Background. In this study, we aimed to examine demographic and endoscopic features of patients with GI bleeding to determine the factors affecting 30-day mortality.
Method. Patient’s demographic features, laboratory outcomes, comorbidities, drug use, endoscopy outcomes, Glasgow-Blatchford scores, and mortality status were examined. The factors affecting 30-day mortality were investigated.
Results. The mean age of the patients was 58.2±17.4 years, and 72.1% were male patients. 30-day mortality rate was found to be 14.4%. The mean age of patients who died was high (p<0.05). The incidence of mortality was high in the presence of comorbidity, malignancy, and cirrhosis (p<0.05). Systolic blood pressure was low in the patients who died (p<0.05). No significant correlation was found between mortality and gender, symptoms, predisposing factors, lesion type and Forrest score, diastolic blood pressure and heart rate (p>0.05). Urea, neutrophils, red blood cell distribution width / platelet ratio, neutrophil / lymphocyte ratio and RDW levels were high, and hemoglobin level was significantly low in patients with a mortal progression (p<0.05). No significant correlation was found between mortality, and platelet and lymphocyte levels (p>0.05). Glasgow-Blatchford score was significantly higher in patients who died (p<0.05).
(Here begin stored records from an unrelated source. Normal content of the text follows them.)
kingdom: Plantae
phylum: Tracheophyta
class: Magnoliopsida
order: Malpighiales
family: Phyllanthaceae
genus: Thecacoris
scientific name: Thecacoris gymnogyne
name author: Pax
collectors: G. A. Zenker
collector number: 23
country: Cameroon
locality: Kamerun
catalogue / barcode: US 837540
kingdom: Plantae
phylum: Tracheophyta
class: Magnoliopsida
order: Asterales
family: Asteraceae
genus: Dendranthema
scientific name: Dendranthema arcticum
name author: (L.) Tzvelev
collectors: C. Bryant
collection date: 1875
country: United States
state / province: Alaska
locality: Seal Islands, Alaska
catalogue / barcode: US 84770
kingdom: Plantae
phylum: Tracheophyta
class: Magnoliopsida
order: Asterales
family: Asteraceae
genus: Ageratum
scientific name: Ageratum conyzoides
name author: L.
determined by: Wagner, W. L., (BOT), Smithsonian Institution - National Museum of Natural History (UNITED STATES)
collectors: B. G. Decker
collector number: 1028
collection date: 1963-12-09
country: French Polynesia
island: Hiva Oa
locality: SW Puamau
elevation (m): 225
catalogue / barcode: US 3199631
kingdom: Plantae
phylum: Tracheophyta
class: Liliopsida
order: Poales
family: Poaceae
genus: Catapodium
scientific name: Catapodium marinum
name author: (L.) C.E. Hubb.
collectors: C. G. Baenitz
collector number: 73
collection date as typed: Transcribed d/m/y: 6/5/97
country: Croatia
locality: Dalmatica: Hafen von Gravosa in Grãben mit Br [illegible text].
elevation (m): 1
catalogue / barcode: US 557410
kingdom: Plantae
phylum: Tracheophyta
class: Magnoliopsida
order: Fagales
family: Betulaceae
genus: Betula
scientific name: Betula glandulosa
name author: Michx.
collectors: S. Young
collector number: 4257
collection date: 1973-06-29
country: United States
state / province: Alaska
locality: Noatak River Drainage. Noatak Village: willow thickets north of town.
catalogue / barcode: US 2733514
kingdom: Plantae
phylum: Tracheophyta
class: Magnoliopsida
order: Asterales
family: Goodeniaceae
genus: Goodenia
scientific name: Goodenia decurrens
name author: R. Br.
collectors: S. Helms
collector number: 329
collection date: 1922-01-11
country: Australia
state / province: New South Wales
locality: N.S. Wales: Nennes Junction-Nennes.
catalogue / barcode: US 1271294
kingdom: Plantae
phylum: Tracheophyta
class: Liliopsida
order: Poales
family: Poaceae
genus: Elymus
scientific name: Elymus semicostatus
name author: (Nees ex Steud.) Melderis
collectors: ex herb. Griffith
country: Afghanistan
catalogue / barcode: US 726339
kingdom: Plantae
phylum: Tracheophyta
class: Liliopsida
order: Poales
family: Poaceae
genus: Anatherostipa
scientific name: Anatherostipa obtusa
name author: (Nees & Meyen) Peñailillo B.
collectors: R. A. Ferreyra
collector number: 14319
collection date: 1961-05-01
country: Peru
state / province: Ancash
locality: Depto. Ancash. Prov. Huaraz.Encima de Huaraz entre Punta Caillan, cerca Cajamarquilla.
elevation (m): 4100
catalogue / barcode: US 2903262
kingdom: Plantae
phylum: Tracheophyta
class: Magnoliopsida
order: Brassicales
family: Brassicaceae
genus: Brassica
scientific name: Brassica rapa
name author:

Conclusion. Many factors affect 30-day mortality in GI bleeding. It should be remembered that follow-up of patients with an advanced age who have comorbidity and impaired hemodynamics should be kept for long, and that these patients are at a high risk for mortality.
According to our results, NLR and RDW are independent factors that determine the 30-day mortality in upper GI bleeding.